(Beginning of Text excerpt)
[Devel] pcs7: freeze -- Wait for exiting tasks to complete

Submitted by Cyrill Gorcunov on Oct. 7, 2016, 6:07 p.m.

Details

Message ID 1475863626-3342-1-git-send-email-gorcunov@virtuozzo.com
State New
Series "pcs7: freeze -- Wait for exiting tasks to complete"
Headers show

Commit Message

Cyrill Gorcunov Oct. 7, 2016, 6:07 p.m.
There is a small race between exitings tasks and cgroup freezer:
it can report a pid of exiting process which we will consider
as a zombie and refuse to checkpoint. Lets do a trick instead:
if we meets such task just wait a bit and repeate a freezing.

https://jira.sw.ru/browse/PSBM-53282

Signed-off-by: Cyrill Gorcunov <gorcunov@virtuozzo.com>
---
 criu/seize.c | 33 ++++++++++++++++++++++++++-------
 1 file changed, 26 insertions(+), 7 deletions(-)

Patch hide | download patch | download mbox

diff --git a/criu/seize.c b/criu/seize.c
index f39412f..d6723c1 100644
--- a/criu/seize.c
+++ b/criu/seize.c
@@ -136,11 +136,17 @@  static int seize_cgroup_tree(char *root_path, const char *state)
 			if (stat(buf, &st) == -1 && errno == ENOENT)
 				continue;
 
-			/* fails when meets a zombie */
+			/*
+			 * fails when meets a zombie, or eixting process:
+			 * there is a small race in a kernel -- the process
+			 * may start exiting and we are trying to freeze it
+			 * before it compete exit procedure. The caller simply
+			 * should wait a bit and try freezing again.
+			 */
 			pr_err("zombie %d (comm %s) found while seizing\n",
 			       pid, __task_comm_info(pid));
 			fclose(f);
-			return -1;
+			return -EPERM;
 		}
 	}
 	fclose(f);
@@ -153,6 +159,7 @@  static int seize_cgroup_tree(char *root_path, const char *state)
 
 	while ((de = readdir(dir))) {
 		struct stat st;
+		int ret;
 
 		if (dir_dots(de))
 			continue;
@@ -168,9 +175,10 @@  static int seize_cgroup_tree(char *root_path, const char *state)
 		if (!S_ISDIR(st.st_mode))
 			continue;
 
-		if (seize_cgroup_tree(path, state) < 0) {
+		ret = seize_cgroup_tree(path, state);
+		if (ret < 0) {
 			closedir(dir);
-			return -1;
+			return ret;
 		}
 	}
 	closedir(dir);
@@ -328,7 +336,7 @@  static int freeze_processes(void)
(End of Text excerpt)
_Problems to solve:_
a: Decide whether each statement agrees with the patch page: (i) the patch changes only one file; (ii) the patch was submitted on Oct. 8, 2016; (iii) after the patch, the zombie case returns -EPERM. Answer yes or no for each, quoting the deciding words.
b: What state does the patch page list for this patch?
c: Retype everything in the patch page from "Headers show" down to "repeate a freezing.".
(Beginning of Information provided)
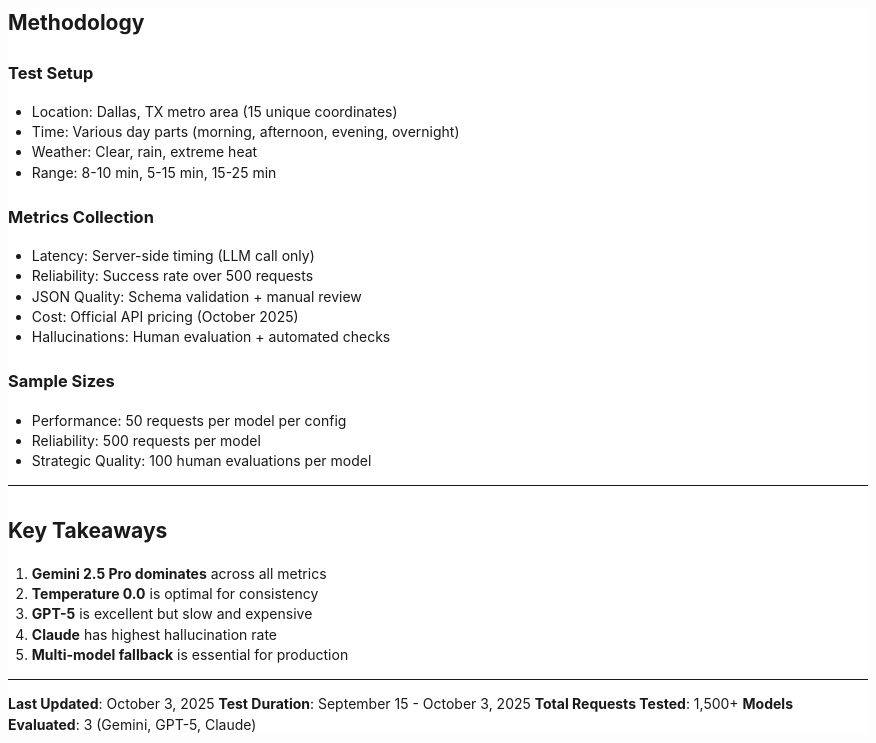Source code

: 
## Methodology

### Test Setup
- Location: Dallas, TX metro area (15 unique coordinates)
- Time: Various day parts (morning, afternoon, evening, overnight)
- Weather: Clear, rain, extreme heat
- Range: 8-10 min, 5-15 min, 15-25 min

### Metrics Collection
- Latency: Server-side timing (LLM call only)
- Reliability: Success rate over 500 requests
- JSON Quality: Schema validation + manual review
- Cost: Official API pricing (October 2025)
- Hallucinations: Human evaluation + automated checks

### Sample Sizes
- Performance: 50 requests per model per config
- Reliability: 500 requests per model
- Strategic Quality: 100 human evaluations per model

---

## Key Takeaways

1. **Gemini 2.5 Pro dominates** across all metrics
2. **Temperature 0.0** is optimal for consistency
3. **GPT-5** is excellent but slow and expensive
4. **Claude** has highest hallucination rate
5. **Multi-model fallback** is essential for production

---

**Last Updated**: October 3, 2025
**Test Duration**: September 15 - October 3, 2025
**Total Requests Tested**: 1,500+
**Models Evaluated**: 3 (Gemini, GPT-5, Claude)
(End of Information provided)
_Answers to the exercise:_
a:
(i) Yes: "1 file changed, 26 insertions(+), 7 deletions(-)"
(ii) No: "Submitted by Cyrill Gorcunov on Oct. 7, 2016, 6:07 p.m."
(iii) Yes: "return -EPERM;"

b: New

c:
Headers show

Commit Message

Cyrill Gorcunov Oct. 7, 2016, 6:07 p.m.
There is a small race between exitings tasks and cgroup freezer:
it can report a pid of exiting process which we will consider
as a zombie and refuse to checkpoint. Lets do a trick instead:
if we meets such task just wait a bit and repeate a freezing.